Smith describes three key things the U.S. is already doing to respond to the crisis at hand: First, sharing vaccines that have been produced—as in the case of the 110 million doses that have been distributed since the spring. Second, increasing production capacity. Third, setting up locations around the world to augment that through “fill and finish,” where plants provided raw vaccine materials take the final steps of manufacturing, bottling and distribution the precious doses.
The U.S. is the leading funder of COVAX, the multilateral effort to support vaccine distribution, having committed $2 billion early in the administration as well as providing $2 billion worth of in-kind support through the 500 million Pfizer doses mentioned earlier. Beyond commitments of cash and vaccines, however, an equally essential component of U.S. efforts has been mastering the process of getting vaccines approved for distribution worldwide when each country has different, often complex and cumbersome processes that must be managed. On that front, though, Smith says she is confident the U.S. team has gained the expertise they need: “We have built the machine and we now have it down to a science,” with multiple shipments per week going out to approximately 60 countries.
Smith notes that the responses to the U.S. efforts have been “extraordinarily moving.” She cited one such instance in which they delivered a shipment to Indonesia and within two weeks “they had vaccinated a million health-care workers.”

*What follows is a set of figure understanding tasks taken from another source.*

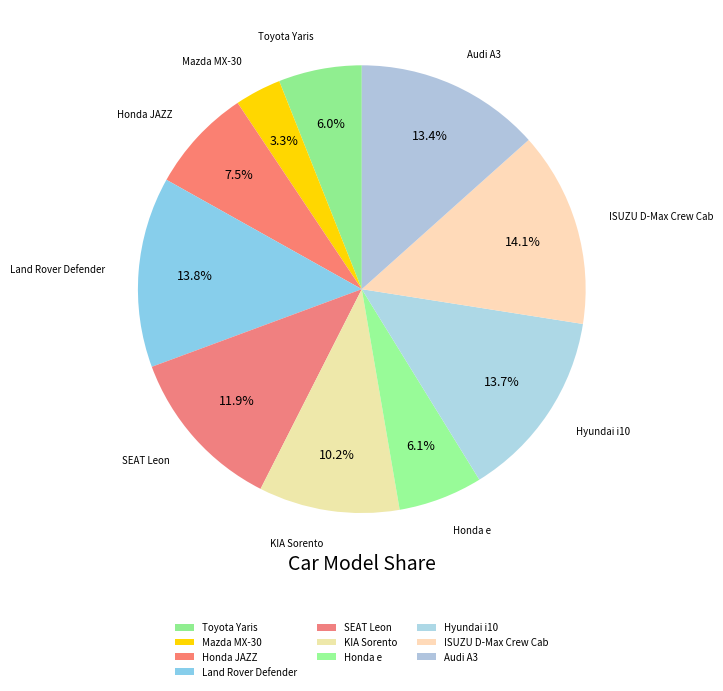

Is ISUZU D-Max Crew Cab the majority of the pie?

No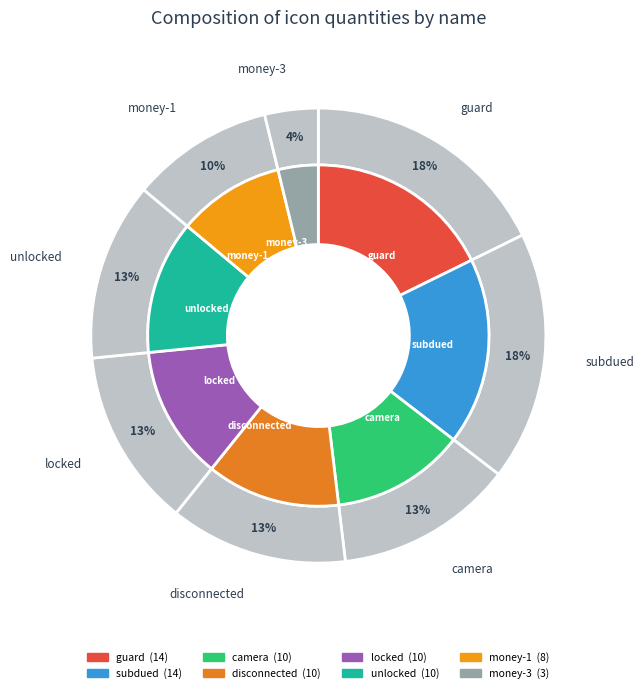

Which category has the smallest portion of the pie?

money-3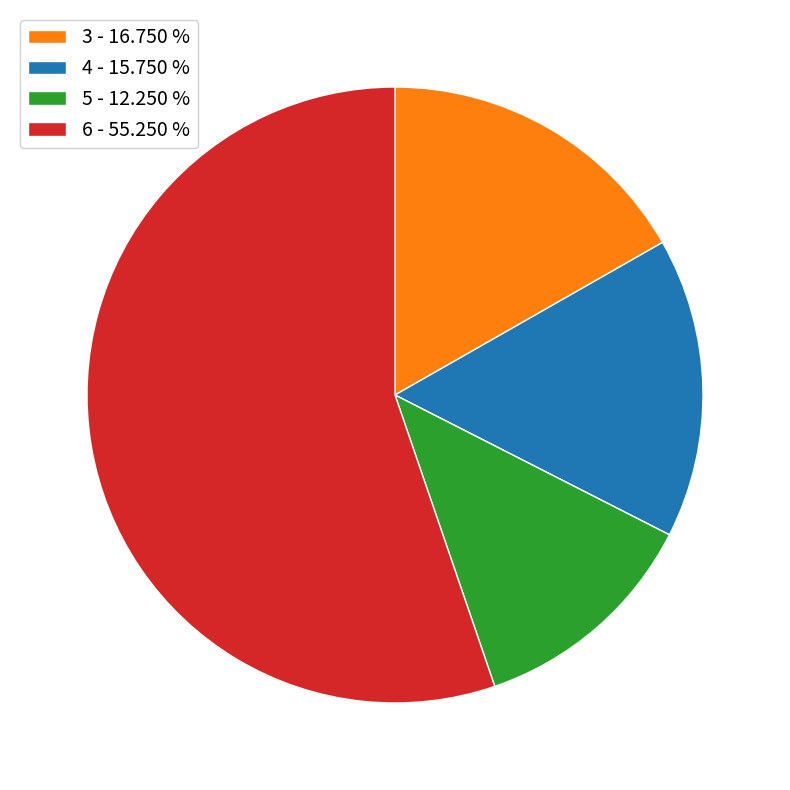

What is the largest slice in the pie chart?

6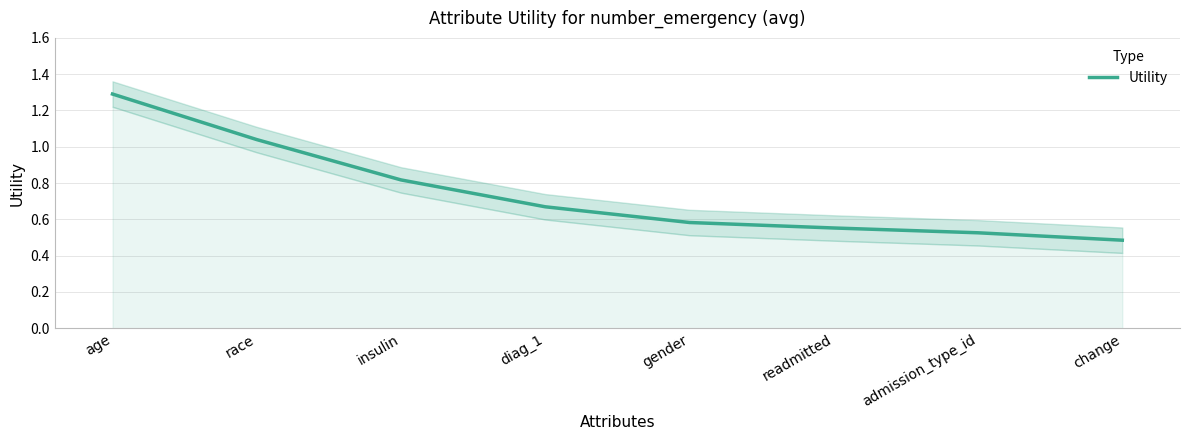

The value at insulin is 0.8. True or false?

True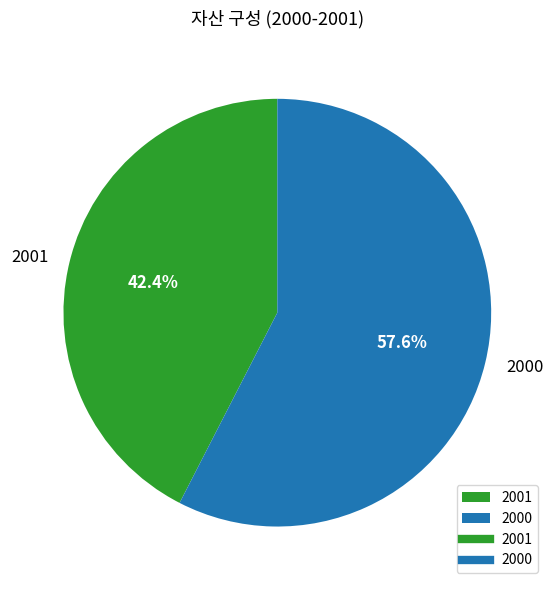

Count the number of slices in the pie.

2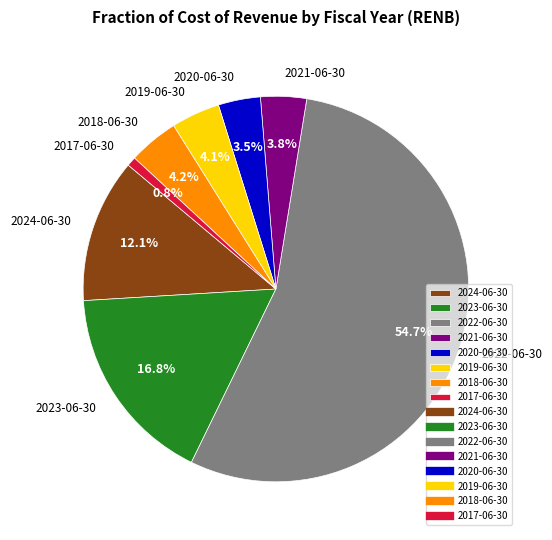

Which category has the smallest portion of the pie?

2017-06-30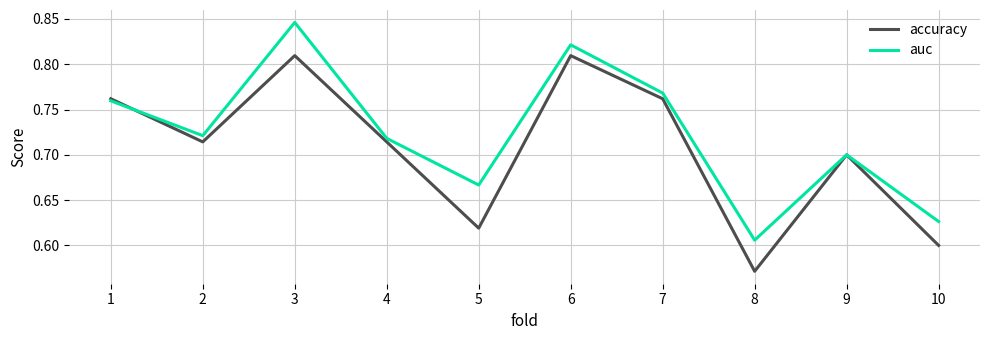

What is the sum of all auc values?

7.2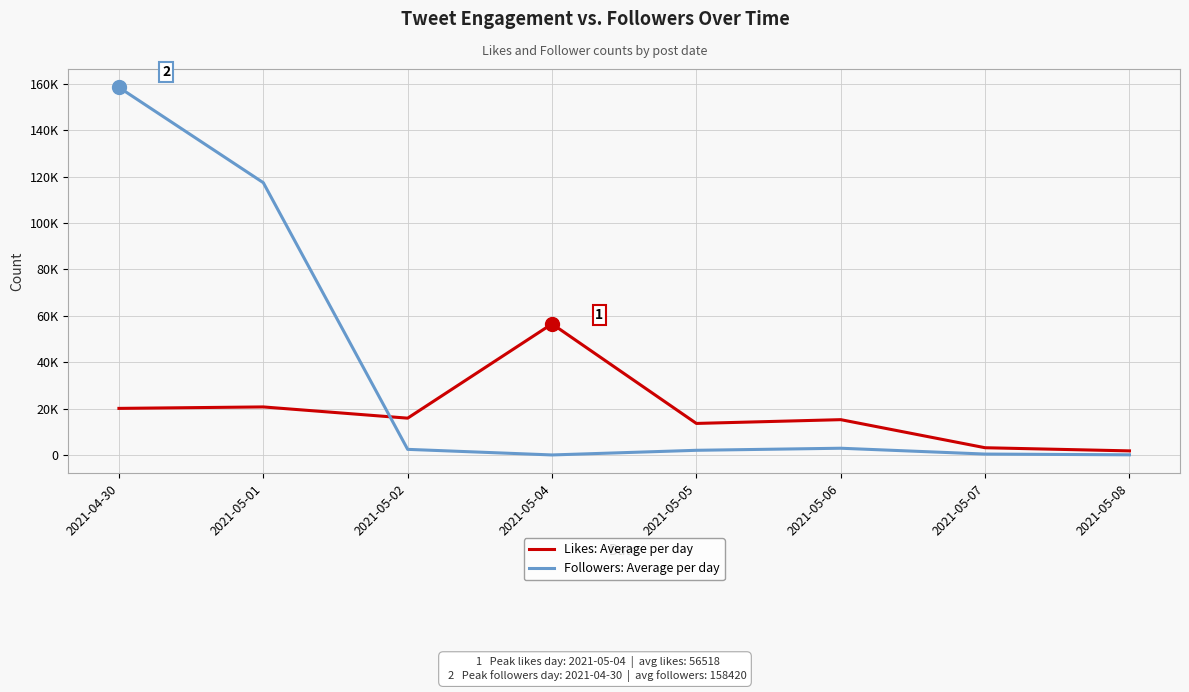

Which series has the largest total across all categories?

Followers: Average per day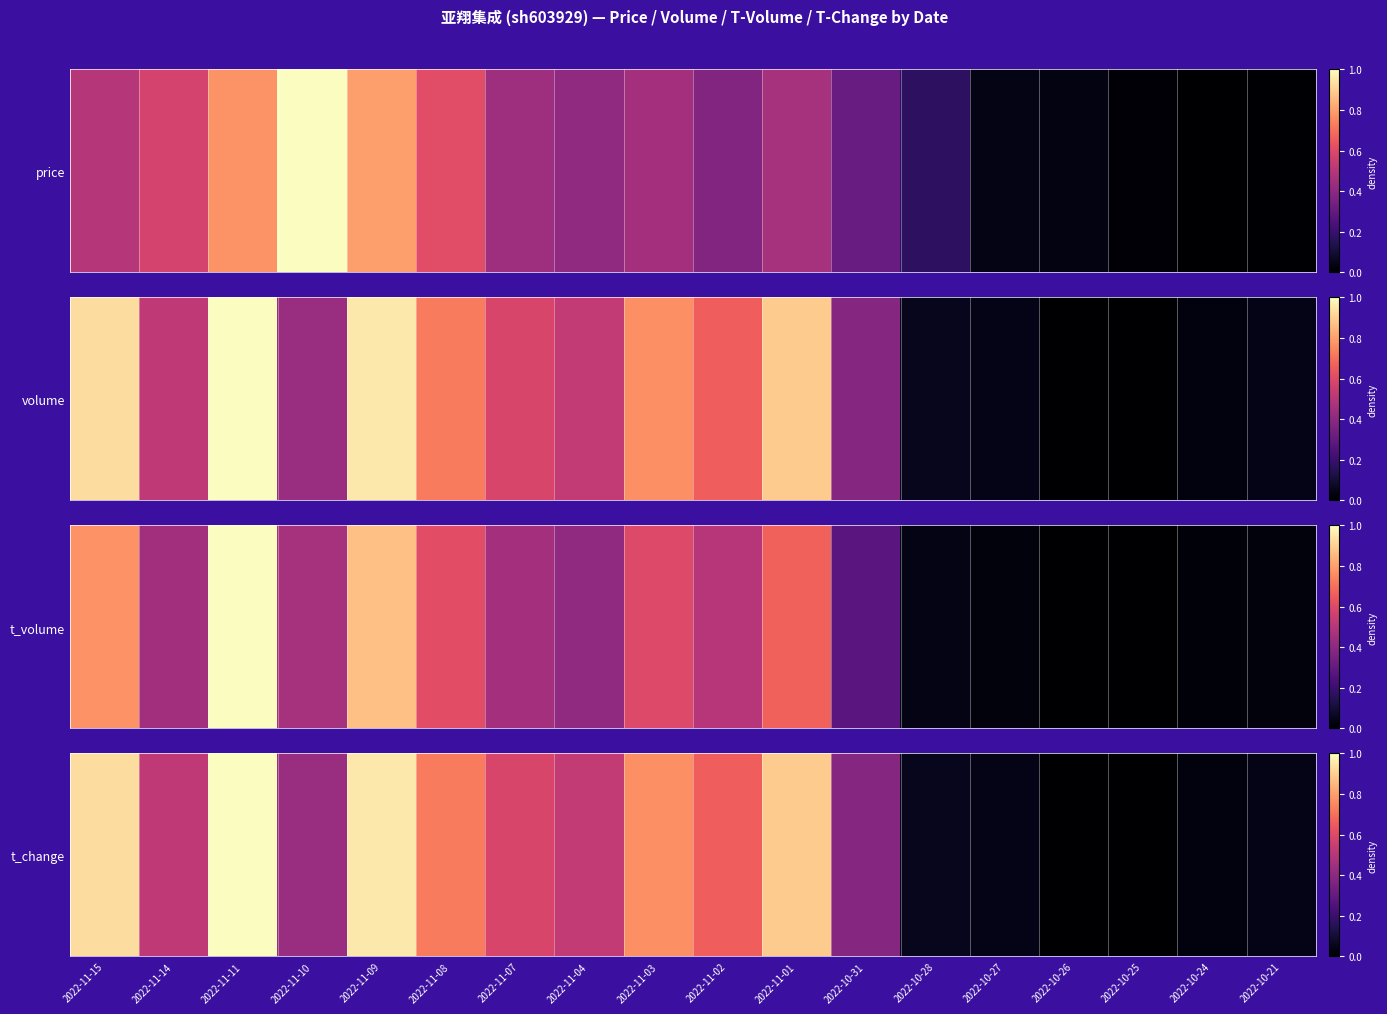

Reading right to left, transcribe all the data shown in this chart.

2022-10-21=0.0	2022-10-24=0.0	2022-10-25=0.0	2022-10-26=0.0	2022-10-27=0.0	2022-10-28=0.1	2022-10-31=0.4	2022-11-01=0.9	2022-11-02=0.7	2022-11-03=0.8	2022-11-04=0.5	2022-11-07=0.6	2022-11-08=0.7	2022-11-09=1.0	2022-11-10=0.4	2022-11-11=1.0	2022-11-14=0.5	2022-11-15=0.9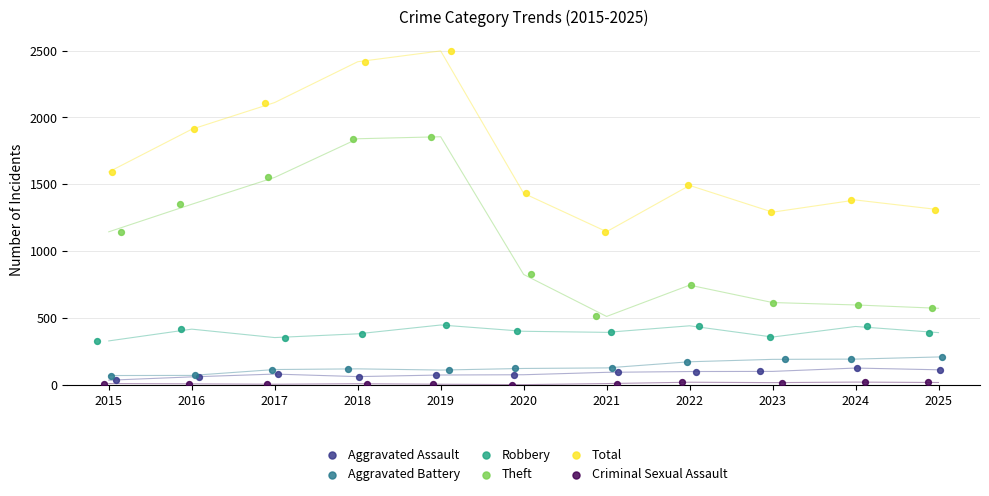

Which series has the widest spread of Y values?

Total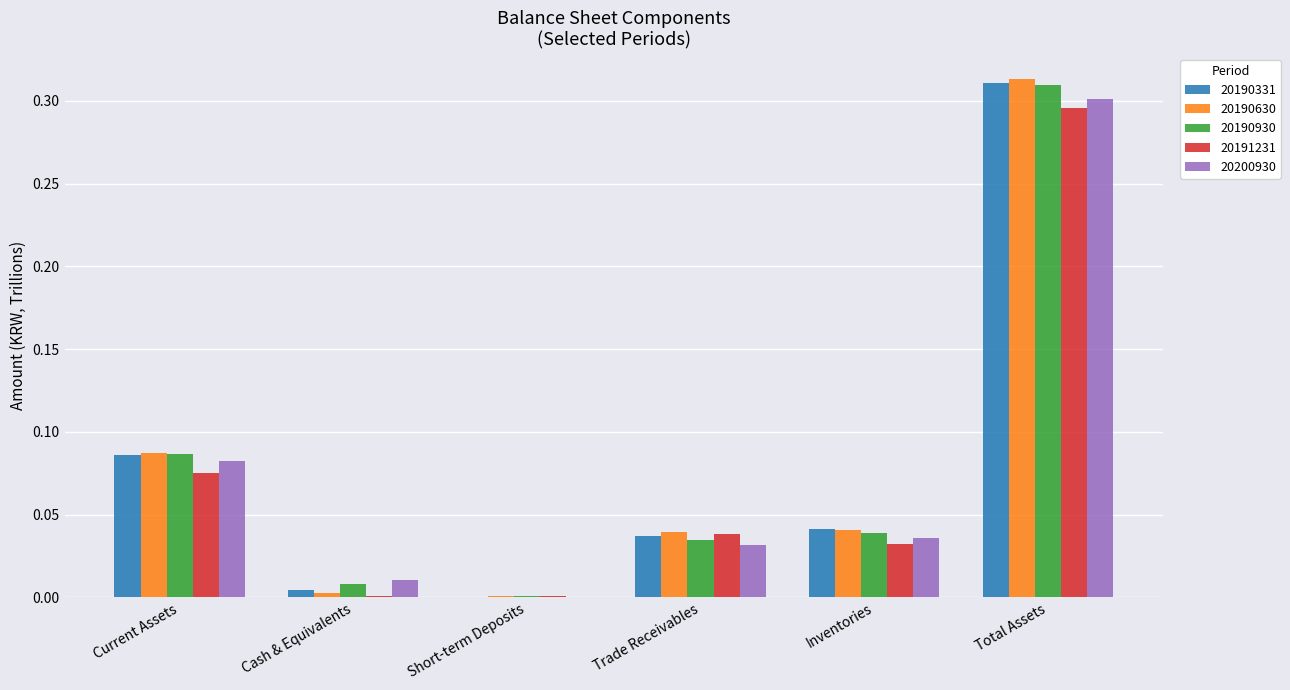

Are the bars horizontal?

No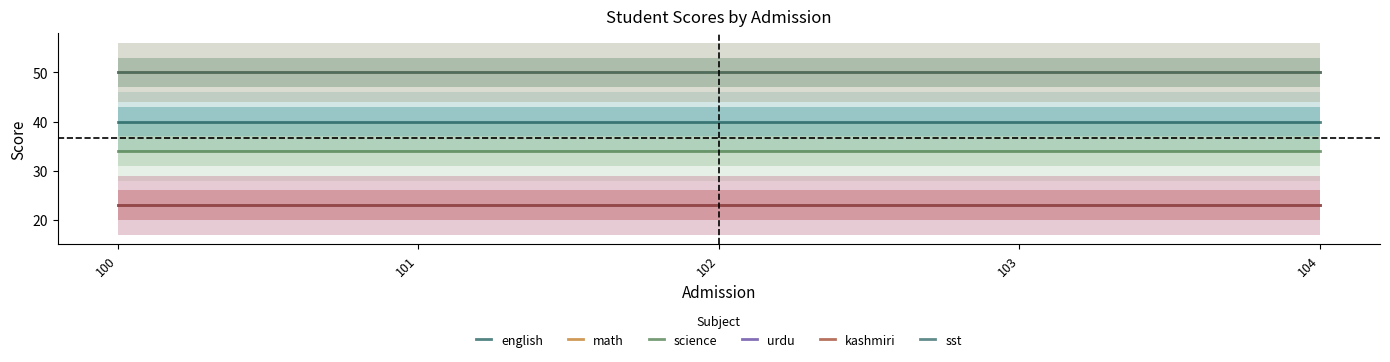

At how many categories does at least one series exceed 38?

5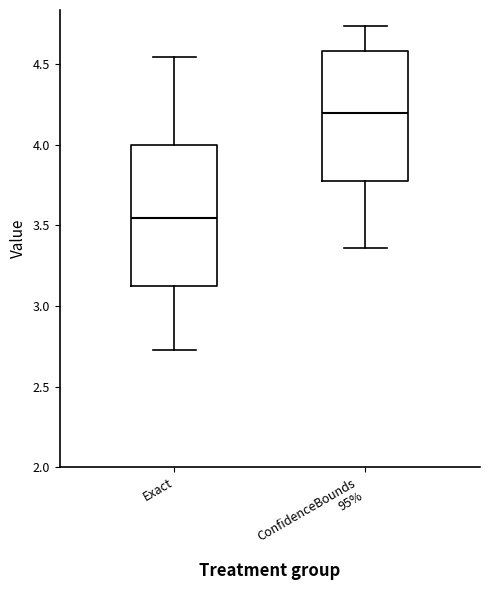

Reading left to right, read every box against the y-axis: the position of its median line, the range the box covers, and the ends of its whiskers. The values are not printed on the chart, so give them approximately, as read against the axis.

Exact: median 3.55, box 3.10 to 4.00, whiskers 2.75 to 4.55
ConfidenceBounds 95%: median 4.20, box 3.75 to 4.60, whiskers 3.35 to 4.75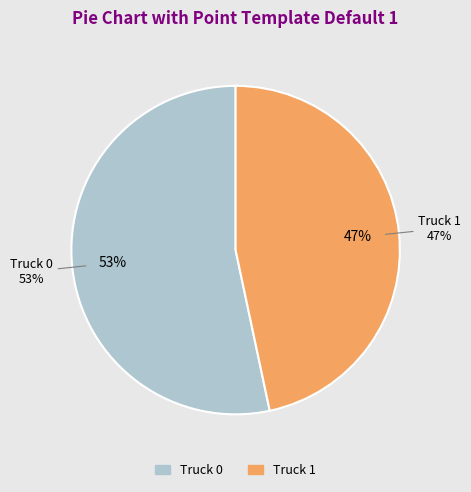

How many segments does this pie chart have?

2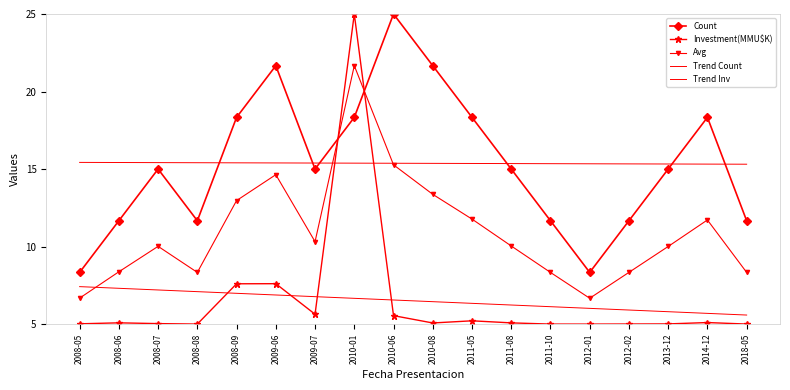

What is the spread (max minus min) of values at 2012-01?

10.3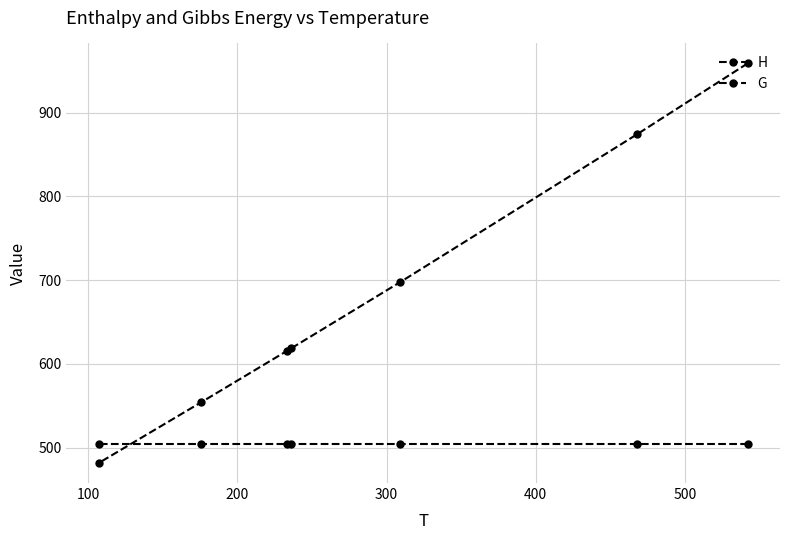

At how many categories does at least one series exceed 782?

2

Smith described the challenge of dealing with disinformation and politicization of pandemics as “really, really difficult” and “very different in character to combating disinformation from, for example, an extremist network.” Science and data are being rejected out of hand and public health measures are, as in the U.S., being politicized in ways that exact a high toll in lives and human suffering. As a consequence, she says, “We are very thoughtful about our own messaging and communications. USAID and CDC are playing extremely important roles as are our ambassadors. They are trying to counter untruths with facts. But it would be dishonest to say this is an easy battle to win.”
None of it is easy. Today, many countries in Africa have vaccination rates in the single digits. In Latin America and Asia, there are numerous countries where less than a third of the population has received one of the available vaccines. A huge disparity exists between the rich and poor nations of the world. This week, WHO Director General Dr. Tedros Adhanom Ghebreyesus called for a moratorium in administering booster shots for COVID-19 in wealthy nations as a way to free up more doses for the neediest on the planet. Previously he has expressed real anger at what he has characterized as the greed that has fed the north-south disparities in access to the vaccine.
Smith, who has spent her entire career working on trying to solve the problems bedeviling the world’s least developed nations, said, “I don’t begrudge him his anger. We haven’t yet retooled the international system to fully respond to the crises and threats that inevitably emerge. The inequities we see are not only unfair, but dangerous. As we look at how to prepare and prevent going forward we will be unsuccessful until we can produce truly global responses to the challenges we face.”